_What to do:_
1 > In the article on the exchange of strikes by Israel and Hezbollah, which newspaper ran the strikes as its leading piece?
2 > Carry on the article about the Israel and Hezbollah strike exchange from the point where it stops.

_Extracted text:_
--- --- ---
ECONOMY

Fog of War and Narrative, Israel and Hezbollah Attacks Edition

Forgive me for trying to dig into a story, of the exchange of strikes by Israel and Hezbollah a few days ago. Like far too many conflict-related accounts, the initial accounts depicted the attacks as a major escalation, possibly presaging a wider war, then dialed that back, way back, to the degree that one wonders if at least some press outlets were trying to memory hole the events. Confirming this perhaps unduly cynical view was that the Financial Times did not mention these attacks on the landing page of the Financial Times mere hours after they occurred. By contrast, the Wall Street Journal did make it their leading piece, with the title Israel, Hezbollah Signal De-Escalation After Predawn Bombardments. We’ll discuss it

Recall that Israel and its allies, the US, France, and the UK, have been waiting to see what if anything Iran and Hezbollah will do in the way of retaliation after Israel killed senior Hezbollah military official Fuad Shukr in Beirut and the lead negotiator from the Hamas side in the not-going-anywhere Gaza ceasefire talks, Ismail Haniyeh, in Tehran when he was a guest attending the inauguration of incoming president Masoud Pezeshkian. The assassination of Haniyeh is particularly significant since he was from the political, not military, wing and was widely depicted as one of the most moderate voices in Hamas. He has been replaced in the negotiations by military leader Yaha Sinwar.
--- --- ---
_Data extract:_
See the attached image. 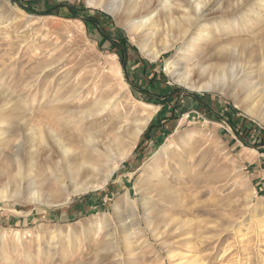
--- --- ---
_Exercise answers:_
1 > The Wall Street Journal

2 >
With Iran, the Anglosphere press has been faithfully repeating the spin that stern words have cowed Iran into inaction. But a sharp letter from some EU states along those lines elicited a tart response:

Iranian commentators like Professor Sayed Mirandi also stress that Iran most assuredly will retaliate, but at a time of its choosing.

Even though it is difficult to be sure what exactly happened in the mutual attacks on Sunday, the more complete-seeming accounts indicate that both Iran and Hezbollah intend to control the escalation and will not be provoked into rash moves. Their strategy has been and continues to be a war of attrition, wearing down not just Israeli and US capabilities, but Israel’s will. The Axis of Resistance has studied Israel over a very long period, and has taken stock of the fact that Israel and the US are set up to wage short, airpower heavy conflicts. Thus it should come as no surprise that even the Western media is chronicling how Israel has failed to make much of a dent in Hamas after nearly 11 months of engagement (see Simplicius for lots of detail).

The psychological toll is even greater since the premise of Israel was that it was a place where Jews could be safe. Larry Wilkerson in a recent interview with Nima emphasized that Israel and the US need to restore the image of Israel as the fiercest and most formidable force in the region, even though one wonders how that can be done. Slaughtering Palestinian women and children does not rate.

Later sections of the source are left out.